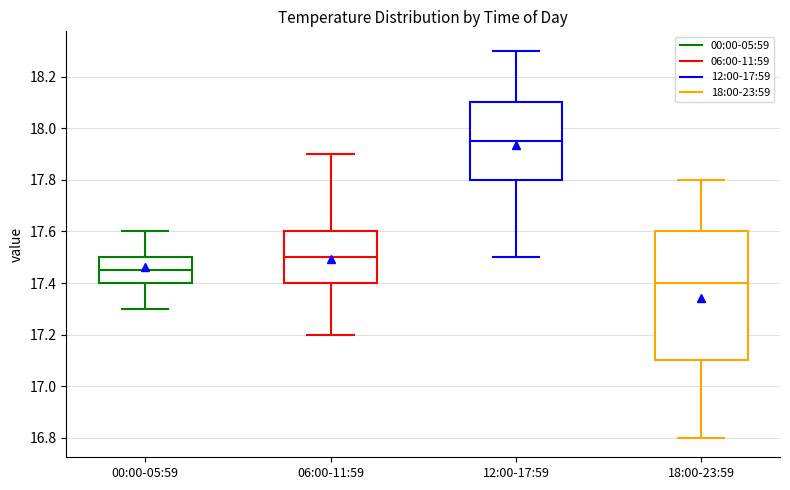

Reading left to right, read every box against the y-axis: the position of its median line, the range the box covers, and the ends of its whiskers. The values are not printed on the chart, so give them approximately, as read against the axis.

00:00-05:59: median 17.46, box 17.40 to 17.50, whiskers 17.30 to 17.60
06:00-11:59: median 17.50, box 17.40 to 17.60, whiskers 17.20 to 17.90
12:00-17:59: median 17.96, box 17.80 to 18.10, whiskers 17.50 to 18.30
18:00-23:59: median 17.40, box 17.10 to 17.60, whiskers 16.80 to 17.80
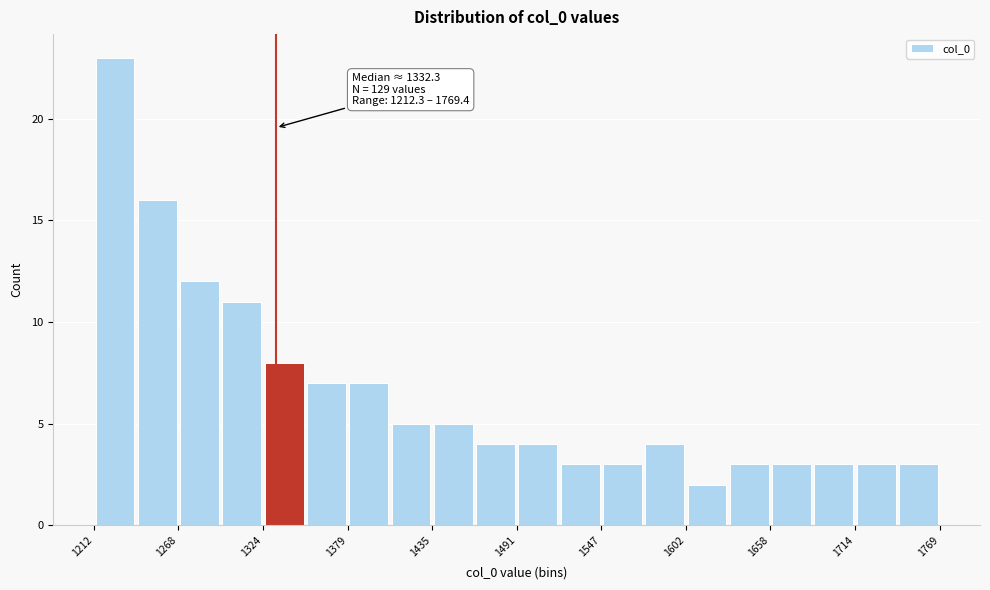

Around what value on the x-axis is the tallest bar? Give the approximate position of its centre, as read against the axis.

1230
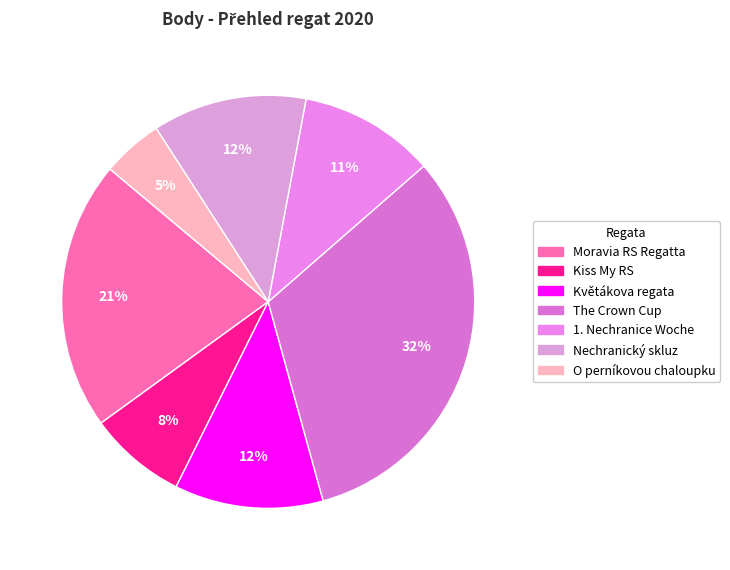

Is it true that The Crown Cup is 26% of the pie?

False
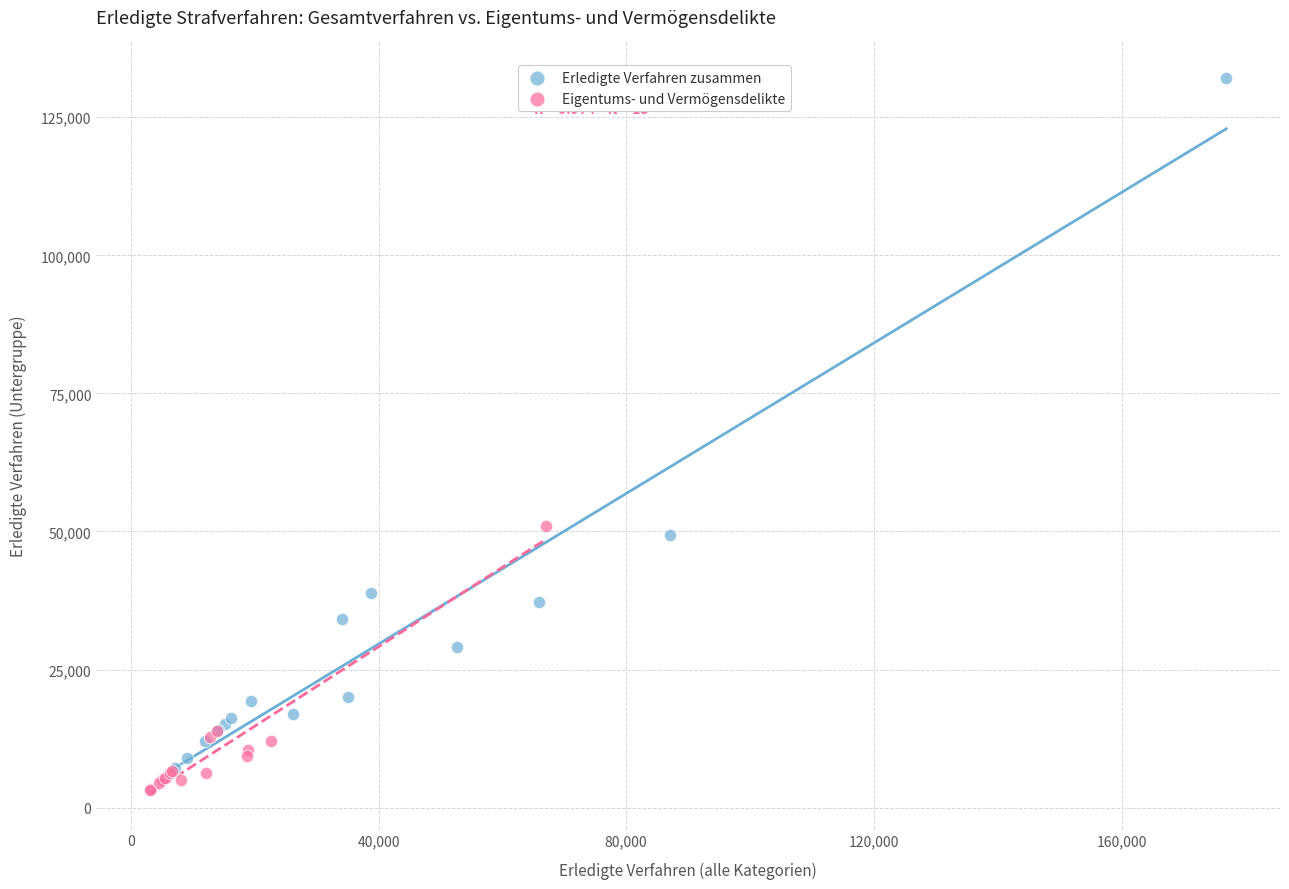

Which series has the largest Y range (max minus min)?

Erledigte Verfahren zusammen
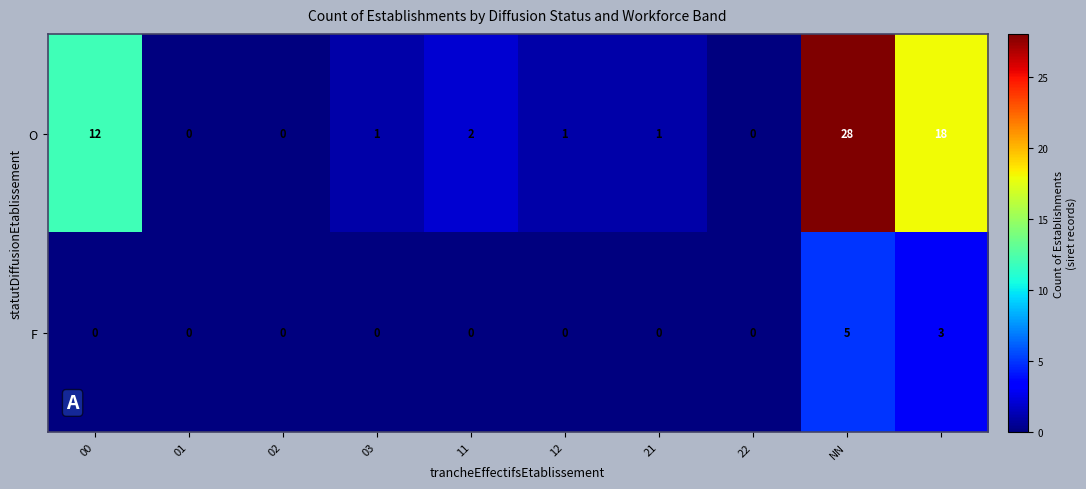

Rank the series by their average value, from highest to lowest.

O, F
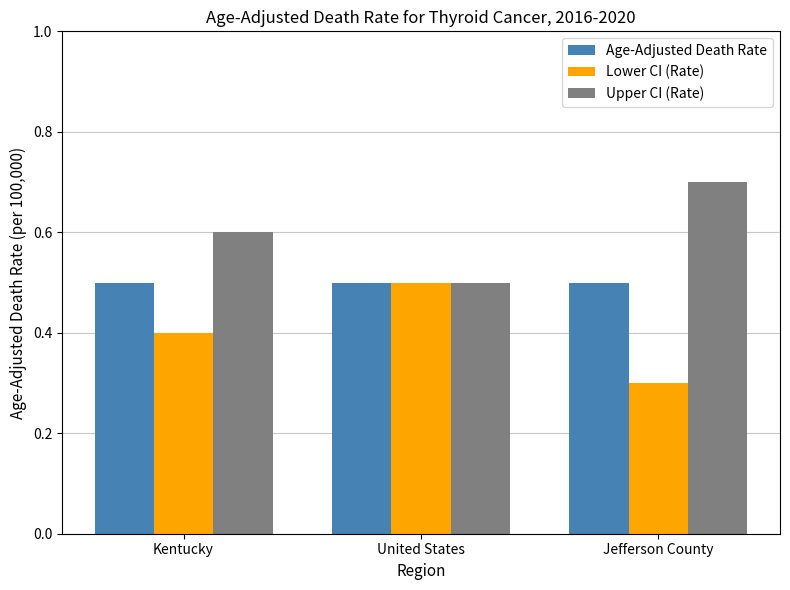

At Jefferson County, list the series in order from largest to smallest.

Upper CI (Rate), Age-Adjusted Death Rate, Lower CI (Rate)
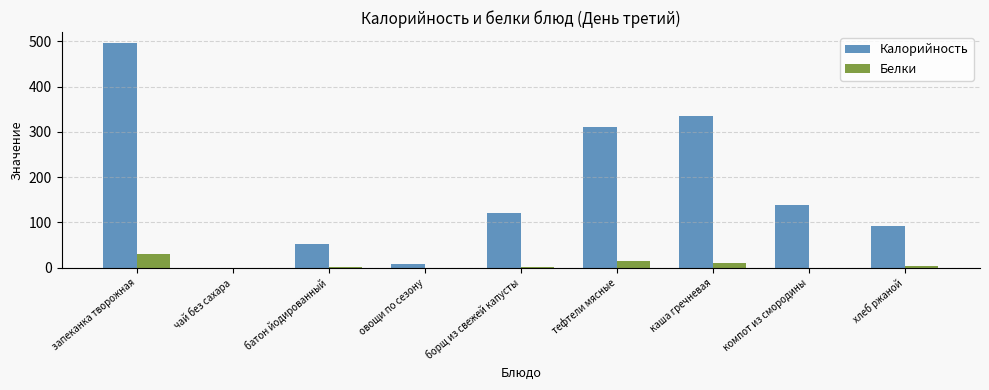

What is the spread (max minus min) of values at чай без сахара?

0.3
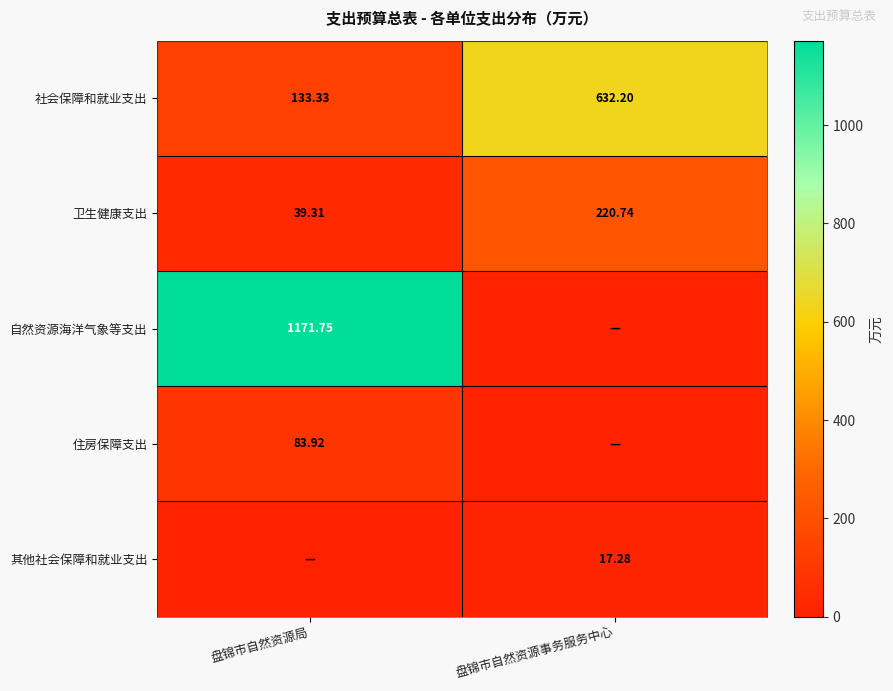

How many series are shown in this chart?

5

------------------------------

— What to work on —
Rewrite all the items with each "series" changed to "data sets" and everything else left unchanged. Leave the pictures out.

— Answer below —
Reading left to right, read every box against the y-axis: the position of its median line, the range the box covers, and the ends of its whiskers. The values are not printed on the chart, so give them approximately, as read against the axis.

00:00-05:59: median 17.46, box 17.40 to 17.50, whiskers 17.30 to 17.60
06:00-11:59: median 17.50, box 17.40 to 17.60, whiskers 17.20 to 17.90
12:00-17:59: median 17.96, box 17.80 to 18.10, whiskers 17.50 to 18.30
18:00-23:59: median 17.40, box 17.10 to 17.60, whiskers 16.80 to 17.80

Around what value on the x-axis is the tallest bar? Give the approximate position of its centre, as read against the axis.

1230

Is it true that The Crown Cup is 26% of the pie?

False

Which data sets has the largest Y range (max minus min)?

Erledigte Verfahren zusammen

Rank the data sets by their average value, from highest to lowest.

O, F

At Jefferson County, list the data sets in order from largest to smallest.

Upper CI (Rate), Age-Adjusted Death Rate, Lower CI (Rate)

What is the spread (max minus min) of values at чай без сахара?

0.3

How many data sets are shown in this chart?

5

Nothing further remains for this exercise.